For supporting characters, I tend to do the same thing skip.knox does (and I feel so much better about life knowing that I'm not the only one haphazardly creating a cast of thousands). Although, now that I think of it, I've gotten several major POV characters this way, too.
 

Letharg

Troubadour
For me, writing a compelling and life like character is all about knowing their background. I don't sketch out their personality so much as I figure out what's happened to them before the events started. I like my characters to come fully formed, with an interesting background and events that has happened to them before the story which I can draw on to justify their actions.

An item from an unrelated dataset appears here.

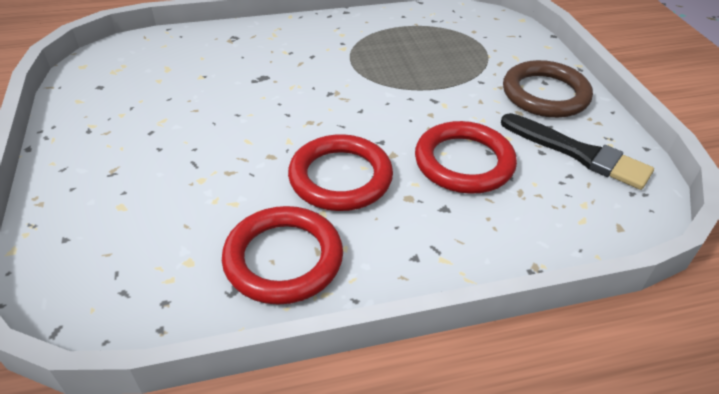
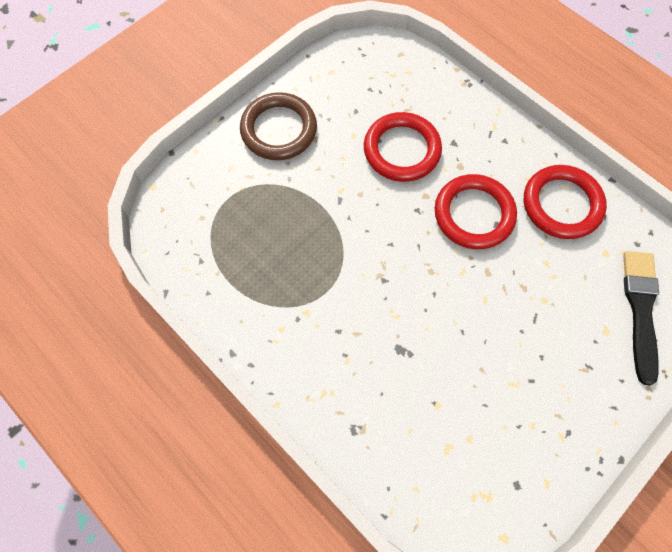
camera: 120 degrees left, 25 degrees up
(578, 153) = (342, 90): black brush -> black brush (640, 309)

For instance: If I realize I want a grumpy sour old wizard as a PoV I begin there and start figuring out why he is grumpy and sour. What events lead him down this path. What betrayals made him distrust other human beings. Etc.

I can't write unless I know the background. I need it to figure out the voice of that character and even the voice of the story. Not long ago I figured out that each time a story has failed for me it's because I did not know the characters involved in advance. For me, the characters are much more important to have figured out then the story, I can wing the story but the voice of the piece always become stale if I don't know the persons I'm writing about.
 
As i've probably explained before elsewhere, my method of writing is highly organic. I think of a story as an ecosystem, and the characters as the creatures that inhabit it.

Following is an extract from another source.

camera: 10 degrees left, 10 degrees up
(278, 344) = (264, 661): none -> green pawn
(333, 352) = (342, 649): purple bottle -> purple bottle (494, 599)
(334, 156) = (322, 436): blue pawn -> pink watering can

I think it would be most helpful to say that i don't actually "go about making a new character" by any kind of "process." Not that it isn't a process, it's just not that i have a single "method" for doing so with steps and everything. I used to use checklists and information sheets and things like that, but i don't bother with those anymore. Knowing that my character has a short temper or has blue eyes is information. And it's useful information, but it doesn't help me understand who exactly my character is. What their inmost self is like.

So...I don't really create them, i kind of let them grow in my mind. They might start out as an image. I might get this vision of a girl with one yellow eye and one green eye holding an antique-looking lantern with a faithful wolf at her side and wonder, who is she? what's up with her eyes? I think she's looking for something--what? (By the way, i am still trying to figure out who she is.) I might be writing crap and my narrator says something that intrigues me, making me want to know more. (The narrator of a short story i wrote for fun a few months ago is going to get their own book pretty soon.)

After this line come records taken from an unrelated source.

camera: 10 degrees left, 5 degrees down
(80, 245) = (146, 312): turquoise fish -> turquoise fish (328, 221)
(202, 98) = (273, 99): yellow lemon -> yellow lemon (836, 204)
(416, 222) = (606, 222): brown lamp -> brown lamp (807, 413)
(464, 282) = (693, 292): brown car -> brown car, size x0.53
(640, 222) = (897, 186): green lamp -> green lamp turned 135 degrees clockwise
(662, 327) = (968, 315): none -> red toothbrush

In an already established story, if i need a character to fill a role, I come up with a picture or idea in my mind. I might name them. Then I more or less wait. Once I've made the character, they often start to take on shape on their own. If a character needs help becoming real, I give them a quirk or weird trait.

So, basically i meditate on them. I pay attention to how their voice might sound, what they might wear, what kinds of things they might say. Usually, i have to write them for quite a while before they really become solid, break them in, so to speak.

Now, with characters that are central to the story, i need to go deeper. I need to seriously plumb their depths and find out who and what they are at their core. There are several ways i do this. Sometimes i talk to them. Seriously, i write out a dialogue between myself and the character, trying to find out who they are. I write about their thoughts. I write about their insecurities and fears. I find out what they think about when they're bored. What they love the most. Sometimes they don't seem to open up very easily, and those can take time.

What i never do is try to "make " a character anything. I once tried to change my MC's personality to make the story work better. It didn't work. I had to change her back.